Bahkan, truk dipilih karena punya salah seorang warga Citalem. Tidak perlu uang sewa, warga hanya perlu iuran membeli solar.
”Kami tak punya pilihan selain menggunakan truk. Sulit mengandalkan angkutan umum. Selain minim, biayanya terlalu mahal bagi warga desa seperti kami,” ungkap Deni.
Nestapa yang dialami sebagian warga Citalem itu rentan dialami masyarakat yang tinggal di perdesaan lainnya di Jabar. Dari laman jabarprov.go.id, 1.568 desa di Jabar belum memiliki angkutan umum. Total ada 5.957 desa di Jabar tahun 2022.
Kondisi itu butuh perbaikan. Saat ini jumlah penduduk di Jabar berdasarkan data Badan Pusat Statistik (BPS) tahun 2023 tercatat 49,40 juta jiwa. Namun, tidak semuanya sejahtera.
Data BPS hingga September 2022, tercatat 4,05 juta penduduk kategori miskin. Sebanyak 9,75 persen dari penduduk miskin tinggal di perdesaan.
Pengamat transportasi publik dari Institut Teknologi Bandung, Sony Sulaksono, mengatakan, ada tiga faktor yang memicu penggunaan truk untuk mengangkut manusia. Pertama, minimnya kesadaran warga untuk menggunakan angkutan umum yang aman. Kedua, rendahnya ketersediaan angkutan umum di wilayah perdesaan. Kondisi itu, kata Sony, dinilai belum menjadi perhatian pemerintah.
”Ketiga adalah upaya penegakan hukum yang belum optimal. Diperlukan ketegasan dari aparat untuk mencegah penggunaan truk untuk mengangkut penumpang,” kata Sony.
Pakar transportasi dari Universitas Katolik Soegijapranata Semarang, Djoko Setijowarno, memaparkan, Pasal 303 Undang-Undang Nomor 22 Tahun 2009 tentang Lalu Lintas Angkutan Jalan telah menegaskan larangan truk digunakan sebagai angkutan untuk membawa penumpang.

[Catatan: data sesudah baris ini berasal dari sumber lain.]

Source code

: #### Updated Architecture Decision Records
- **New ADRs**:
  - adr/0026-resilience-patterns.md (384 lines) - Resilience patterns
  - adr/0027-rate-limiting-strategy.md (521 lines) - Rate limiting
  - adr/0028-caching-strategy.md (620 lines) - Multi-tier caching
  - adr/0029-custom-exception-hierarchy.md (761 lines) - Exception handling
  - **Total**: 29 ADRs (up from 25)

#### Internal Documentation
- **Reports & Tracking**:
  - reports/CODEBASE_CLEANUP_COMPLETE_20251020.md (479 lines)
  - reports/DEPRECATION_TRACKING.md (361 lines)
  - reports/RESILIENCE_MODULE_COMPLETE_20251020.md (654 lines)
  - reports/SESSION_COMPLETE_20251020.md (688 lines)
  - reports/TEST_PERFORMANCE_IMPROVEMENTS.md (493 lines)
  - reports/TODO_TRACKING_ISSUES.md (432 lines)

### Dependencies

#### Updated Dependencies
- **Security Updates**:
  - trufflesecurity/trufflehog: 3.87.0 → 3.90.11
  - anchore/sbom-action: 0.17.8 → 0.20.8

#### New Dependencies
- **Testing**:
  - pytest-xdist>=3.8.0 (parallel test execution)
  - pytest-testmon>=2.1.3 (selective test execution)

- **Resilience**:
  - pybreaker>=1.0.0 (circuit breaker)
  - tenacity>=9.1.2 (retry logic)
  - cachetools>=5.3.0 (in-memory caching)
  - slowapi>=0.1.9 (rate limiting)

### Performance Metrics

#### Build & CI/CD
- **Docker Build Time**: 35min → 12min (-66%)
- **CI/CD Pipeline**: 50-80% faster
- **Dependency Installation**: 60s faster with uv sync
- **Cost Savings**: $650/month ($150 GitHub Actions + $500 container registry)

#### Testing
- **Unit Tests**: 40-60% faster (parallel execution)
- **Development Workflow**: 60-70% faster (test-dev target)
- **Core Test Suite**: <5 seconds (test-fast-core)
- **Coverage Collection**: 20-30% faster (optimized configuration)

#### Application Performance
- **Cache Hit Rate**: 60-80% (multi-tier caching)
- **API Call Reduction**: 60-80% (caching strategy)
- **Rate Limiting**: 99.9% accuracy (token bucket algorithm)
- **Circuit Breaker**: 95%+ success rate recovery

Truk hanya boleh digunakan mengangkut penumpang untuk evakuasi warga di lokasi bencana alam dan pengerahan aparat keamanan.
”Penggunaan truk sebagai angkutan warga diakibatkan krisis transportasi umum di perdesaan. Ketiga calon presiden dalam Pemilu 2024 harus menjadikan penyediaan angkutan umum perdesaan sebagai salah satu program prioritas,” ucap Djoko.
Duka akibat pelanggaran lalu lintas terus terjadi lewat berbagai kejadian. Pelajaran penting harus dipetik. Aturan tegas harus ditegakkan. Pemenuhan hak warga hingga ke pelosok desa mesti diperhatikan.